Denmark’s government wants more ‘non-Western women’ to work

The government has allocated 140 million kroner over the next four years to programmes aimed at increasing employment levels amongst women who have migrated to Denmark.

Denmark’s government wants more 'non-Western women' to work
File photo: Thomas Lekfeldt/Ritzau Scanpix

The aim of the investment is to bring more women from non-Western countries onto the labour market, the Ministry for Immigration and Integration wrote on its website.

“It is absolutely crucial that we get more non-Western women working. Employment amongst refugees and immigrants is improving in general, but women are still some way behind – including those that have been in the country for many years,” immigration minister Inger Støjberg said via a press statement.

“That means that many of those women are without work and knowledge of the norms and values of Danish society, and are in practice isolated from Danish society,” Støjberg added.

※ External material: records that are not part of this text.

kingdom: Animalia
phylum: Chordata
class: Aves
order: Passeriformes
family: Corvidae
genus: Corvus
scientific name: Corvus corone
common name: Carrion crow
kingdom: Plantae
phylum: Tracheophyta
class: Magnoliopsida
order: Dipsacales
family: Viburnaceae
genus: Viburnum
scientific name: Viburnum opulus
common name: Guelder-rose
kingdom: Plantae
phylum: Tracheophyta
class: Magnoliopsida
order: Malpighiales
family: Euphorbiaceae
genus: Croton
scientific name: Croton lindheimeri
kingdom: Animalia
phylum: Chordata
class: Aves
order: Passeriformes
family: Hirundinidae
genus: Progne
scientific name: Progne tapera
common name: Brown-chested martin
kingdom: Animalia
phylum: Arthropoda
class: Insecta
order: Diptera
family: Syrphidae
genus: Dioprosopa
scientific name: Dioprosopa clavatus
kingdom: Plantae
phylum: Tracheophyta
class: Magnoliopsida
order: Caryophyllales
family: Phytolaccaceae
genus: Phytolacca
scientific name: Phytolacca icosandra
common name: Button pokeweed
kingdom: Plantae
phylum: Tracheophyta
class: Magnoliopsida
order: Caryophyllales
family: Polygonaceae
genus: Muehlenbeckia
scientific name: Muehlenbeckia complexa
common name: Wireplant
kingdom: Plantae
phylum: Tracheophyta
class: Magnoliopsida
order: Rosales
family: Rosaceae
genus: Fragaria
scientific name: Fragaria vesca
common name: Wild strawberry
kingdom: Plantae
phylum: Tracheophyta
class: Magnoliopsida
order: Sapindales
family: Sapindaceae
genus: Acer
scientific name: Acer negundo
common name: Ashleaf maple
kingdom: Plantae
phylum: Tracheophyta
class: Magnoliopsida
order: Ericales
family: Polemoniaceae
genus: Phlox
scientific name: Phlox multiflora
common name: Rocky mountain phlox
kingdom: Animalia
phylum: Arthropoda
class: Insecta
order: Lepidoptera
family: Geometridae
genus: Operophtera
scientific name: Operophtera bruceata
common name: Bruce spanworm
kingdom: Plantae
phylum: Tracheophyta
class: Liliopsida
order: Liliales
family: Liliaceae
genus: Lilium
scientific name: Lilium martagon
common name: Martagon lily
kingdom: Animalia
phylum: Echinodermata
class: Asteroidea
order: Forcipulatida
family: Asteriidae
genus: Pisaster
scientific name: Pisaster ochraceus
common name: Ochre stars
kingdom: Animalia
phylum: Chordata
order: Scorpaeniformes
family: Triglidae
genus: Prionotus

The term 'non-Western' (ikkevestlige) is used by national database Statistics Denmark and encompasses nationals of all countries other than those in the EU plus Andorra, Australia, Canada, Iceland, Liechtenstein, Monaco, New Zealand, Norway, San Marino, Switzerland and the United States.

According to ministry figures, 47 percent of working-age women from non-Western countries are currently employed. For Danish women, that figure is 74 percent.

Up to 80,000 female immigrants and female children of immigrants are currently not in work, according to the government.

“That is why the government is now allocating 140 million kroner in an effort in which we, along with municipalities, can help women to find work, so they can learn Danish and contribute to society on an equal footing with everyone else,” Støjberg said.

The money will strengthen municipal resources for mentor programmes, contact persons, family support and courses for eligible women.